The strategy of pathologizing those who disagree with the dominant view on ideological grounds is not new. The former USSR and Nazi Germany made extensive use of it. What is strange is that, even today, and in university circles, this form of rejection without argument is practiced with impunity and is so common when it comes to political correctness. In labeling certain ways of thinking as pathological behavior, those who think differently are rejected and excluded from civil society without taking the trouble to reason and argue. It is a matter of question whether this is done because the dominant view lacks arguments or because of herd mentality or intellectual laziness. In any case, it is a resource employed in an era that, even in universities, denigrates rationality. As Rosaria Champange Butterfield said, “Where everybody thinks the same nobody thinks very much.”

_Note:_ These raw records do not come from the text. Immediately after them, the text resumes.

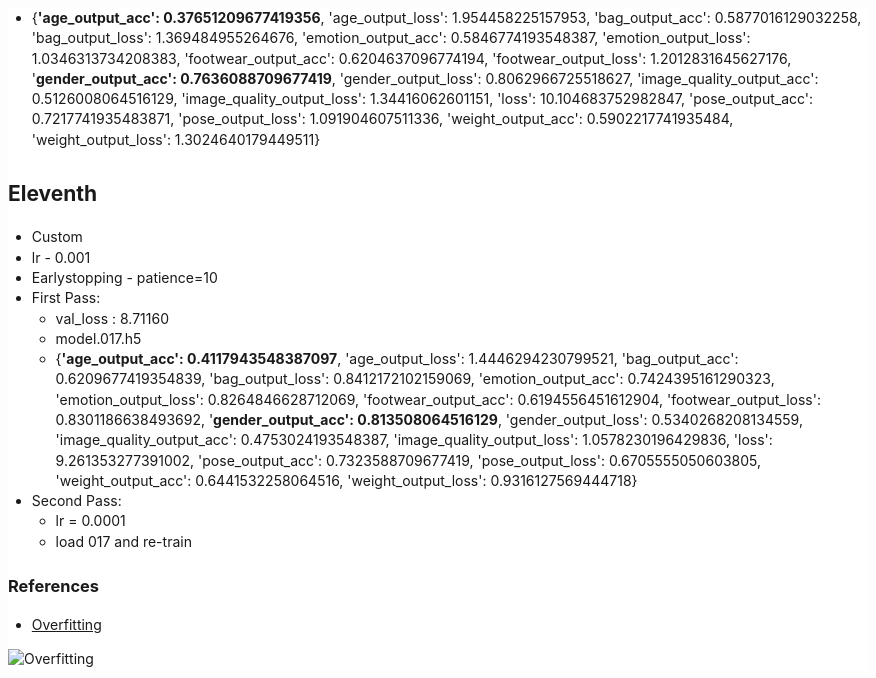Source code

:  - {**'age_output_acc': 0.37651209677419356**, 'age_output_loss': 1.954458225157953, 'bag_output_acc': 0.5877016129032258, 'bag_output_loss': 1.369484955264676, 'emotion_output_acc': 0.5846774193548387, 'emotion_output_loss': 1.0346313734208383, 'footwear_output_acc': 0.6204637096774194, 'footwear_output_loss': 1.2012831645627176, '**gender_output_acc': 0.7636088709677419**, 'gender_output_loss': 0.8062966725518627, 'image_quality_output_acc': 0.5126008064516129, 'image_quality_output_loss': 1.34416062601151, 'loss': 10.104683752982847, 'pose_output_acc': 0.7217741935483871, 'pose_output_loss': 1.091904607511336, 'weight_output_acc': 0.5902217741935484, 'weight_output_loss': 1.3024640179449511}

## Eleventh

- Custom
- lr - 0.001
- Earlystopping - patience=10
- First Pass:
  - val_loss : 8.71160
  - model.017.h5
  - {**'age_output_acc': 0.4117943548387097**, 'age_output_loss': 1.4446294230799521, 'bag_output_acc': 0.6209677419354839, 'bag_output_loss': 0.8412172102159069, 'emotion_output_acc': 0.7424395161290323, 'emotion_output_loss': 0.8264846628712069, 'footwear_output_acc': 0.6194556451612904, 'footwear_output_loss': 0.8301186638493692, '**gender_output_acc': 0.813508064516129**, 'gender_output_loss': 0.5340268208134559, 'image_quality_output_acc': 0.4753024193548387, 'image_quality_output_loss': 1.0578230196429836, 'loss': 9.261353277391002, 'pose_output_acc': 0.7323588709677419, 'pose_output_loss': 0.6705555050603805, 'weight_output_acc': 0.6441532258064516, 'weight_output_loss': 0.9316127569444718}
- Second Pass:
  - lr = 0.0001
  - load 017 and re-train



### References

- [Overfitting](https://stats.stackexchange.com/questions/128616/whats-a-real-world-example-of-overfitting/128625#128625)

![Overfitting](..\assets\overfitting)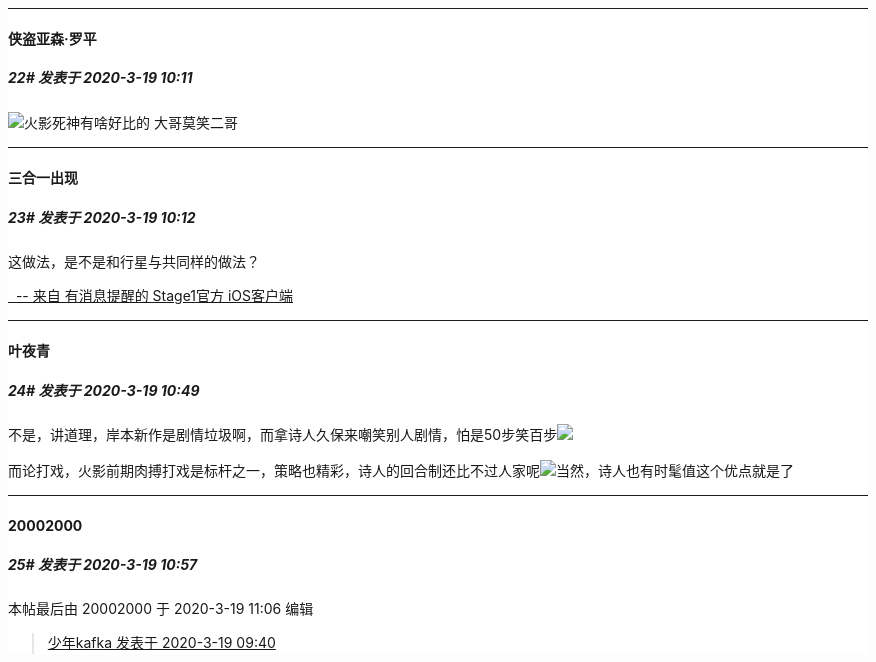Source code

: 





*****

####  侠盗亚森·罗平  
##### 22#       发表于 2020-3-19 10:11



<img src="https://static.saraba1st.com/image/smiley/face2017/001.png" referrerpolicy="no-referrer">火影死神有啥好比的 大哥莫笑二哥







*****

####  三合一出现  
##### 23#       发表于 2020-3-19 10:12




这做法，是不是和行星与共同样的做法？

[  -- 来自 有消息提醒的 Stage1官方 iOS客户端](https://itunes.apple.com/fi/app/saraba1st/id1221237470?mt=8)







*****

####  叶夜青  
##### 24#       发表于 2020-3-19 10:49




不是，讲道理，岸本新作是剧情垃圾啊，而拿诗人久保来嘲笑别人剧情，怕是50步笑百步<img src="https://static.saraba1st.com/image/smiley/face2017/067.png" referrerpolicy="no-referrer">

而论打戏，火影前期肉搏打戏是标杆之一，策略也精彩，诗人的回合制还比不过人家呢<img src="https://static.saraba1st.com/image/smiley/face2017/034.png" referrerpolicy="no-referrer">当然，诗人也有时髦值这个优点就是了







*****

####  20002000  
##### 25#       发表于 2020-3-19 10:57



 本帖最后由 20002000 于 2020-3-19 11:06 编辑 
<blockquote><a href="httphttps://bbs.saraba1st.com/2b/forum.php?mod=redirect&amp;goto=findpost&amp;pid=46795443&amp;ptid=1919647" target="_blank">少年kafka 发表于 2020-3-19 09:40</a>
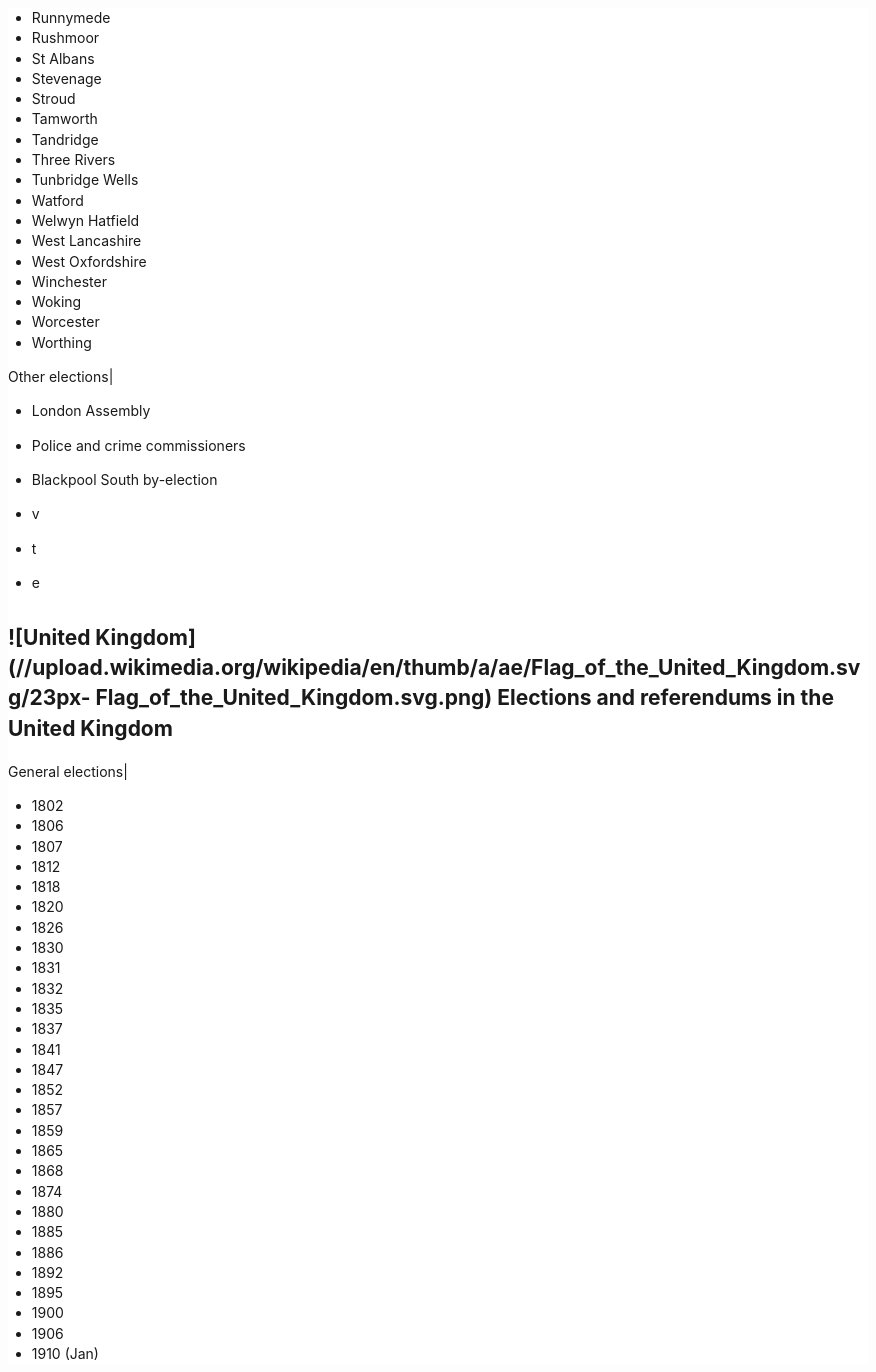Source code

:   * Runnymede
  * Rushmoor
  * St Albans
  * Stevenage
  * Stroud
  * Tamworth
  * Tandridge
  * Three Rivers
  * Tunbridge Wells
  * Watford
  * Welwyn Hatfield
  * West Lancashire
  * West Oxfordshire
  * Winchester
  * Woking
  * Worcester
  * Worthing

  
Other elections|

  * London Assembly
  * Police and crime commissioners
  * Blackpool South by-election

  
  
  * v
  * t
  * e

![United
Kingdom](//upload.wikimedia.org/wikipedia/en/thumb/a/ae/Flag_of_the_United_Kingdom.svg/23px-
Flag_of_the_United_Kingdom.svg.png) Elections and referendums in the United
Kingdom  
---  
General elections|

  * 1802
  * 1806
  * 1807
  * 1812
  * 1818
  * 1820
  * 1826
  * 1830
  * 1831
  * 1832
  * 1835
  * 1837
  * 1841
  * 1847
  * 1852
  * 1857
  * 1859
  * 1865
  * 1868
  * 1874
  * 1880
  * 1885
  * 1886
  * 1892
  * 1895
  * 1900
  * 1906
  * 1910 (Jan)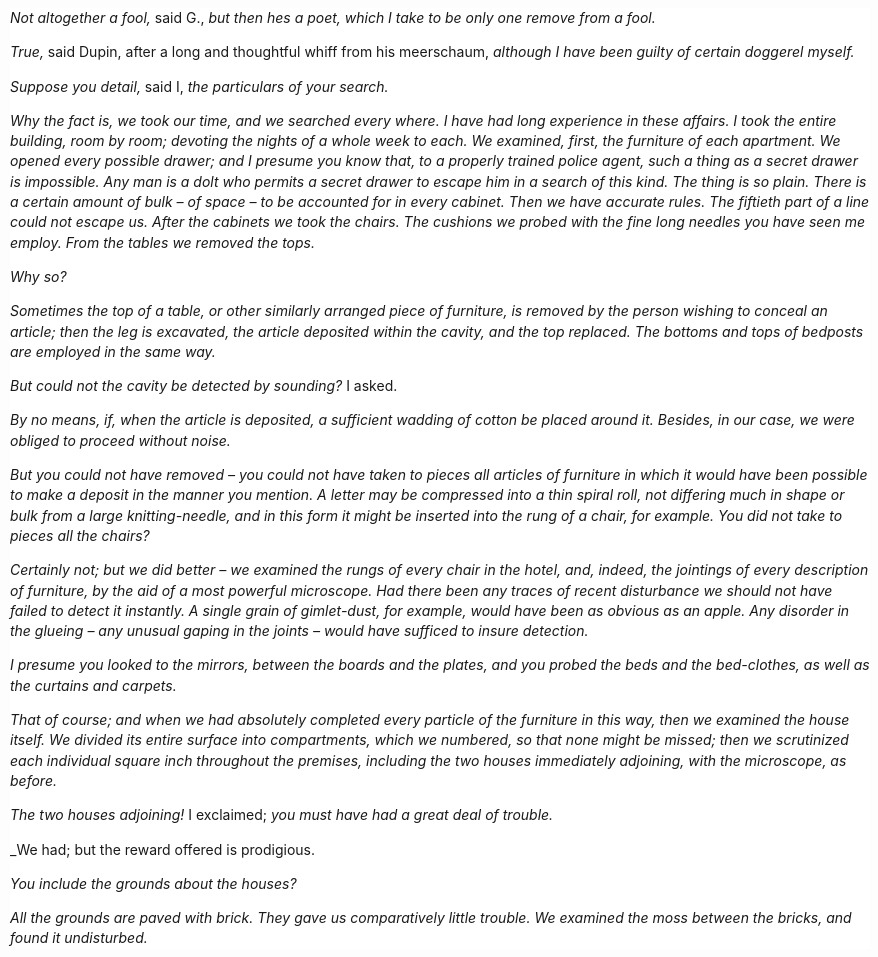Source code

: _Not altogether a fool,_ said G., _but then hes a poet, which I take to be only one remove from a fool._

_True,_ said Dupin, after a long and thoughtful whiff from his meerschaum, _although I have been guilty of certain doggerel myself._

_Suppose you detail,_ said I, _the particulars of your search._

_Why the fact is, we took our time, and we searched every where. I have had long experience in these affairs. I took the entire building, room by room; devoting the nights of a whole week to each. We examined, first, the furniture of each apartment. We opened every possible drawer; and I presume you know that, to a properly trained police agent, such a thing as a secret drawer is impossible. Any man is a dolt who permits a secret drawer to escape him in a search of this kind. The thing is so plain. There is a certain amount of bulk – of space – to be accounted for in every cabinet. Then we have accurate rules. The fiftieth part of a line could not escape us. After the cabinets we took the chairs. The cushions we probed with the fine long needles you have seen me employ. From the tables we removed the tops._

_Why so?_

_Sometimes the top of a table, or other similarly arranged piece of furniture, is removed by the person wishing to conceal an article; then the leg is excavated, the article deposited within the cavity, and the top replaced. The bottoms and tops of bedposts are employed in the same way._

_But could not the cavity be detected by sounding?_ I asked.

_By no means, if, when the article is deposited, a sufficient wadding of cotton be placed around it. Besides, in our case, we were obliged to proceed without noise._

_But you could not have removed – you could not have taken to pieces all articles of furniture in which it would have been possible to make a deposit in the manner you mention. A letter may be compressed into a thin spiral roll, not differing much in shape or bulk from a large knitting-needle, and in this form it might be inserted into the rung of a chair, for example. You did not take to pieces all the chairs?_

_Certainly not; but we did better – we examined the rungs of every chair in the hotel, and, indeed, the jointings of every description of furniture, by the aid of a most powerful microscope. Had there been any traces of recent disturbance we should not have failed to detect it instantly. A single grain of gimlet-dust, for example, would have been as obvious as an apple. Any disorder in the glueing – any unusual gaping in the joints – would have sufficed to insure detection._

_I presume you looked to the mirrors, between the boards and the plates, and you probed the beds and the bed-clothes, as well as the curtains and carpets._

_That of course; and when we had absolutely completed every particle of the furniture in this way, then we examined the house itself. We divided its entire surface into compartments, which we numbered, so that none might be missed; then we scrutinized each individual square inch throughout the premises, including the two houses immediately adjoining, with the microscope, as before._

_The two houses adjoining!_ I exclaimed; _you must have had a great deal of trouble._

_We had; but the reward offered is prodigious.

_You include the grounds about the houses?_

_All the grounds are paved with brick. They gave us comparatively little trouble. We examined the moss between the bricks, and found it undisturbed._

And this is where a new disease— homophobia— is diagnosed and coined, making it, at the same time, an insult. The politically correct inquisition tends to insult, to disavow, rather than to argue and it is just another, very toxic way of polluting the social atmosphere, hindering communication between people. In addition, insulting words, as Kafka argued, precede violent actions because playing with words is playing with truth, and playing with truth is playing with life.
Perhaps the most revolutionary thing that we can do today is to entirely ignore the thousands of gimmicks found in the manuals of political correctness. This is what everyone does anyways when they turn off the microphone and get off the stage.
Is this kind of allergy to rationality— to continue with the medical metaphors— a kind of affectation in the era of post-truth and post-thought (Simone) that we apparently live? We will always have the consolation of a euphemism that allows us to say, with T. S. Eliot, that we live in a world that "advances progressively backwards."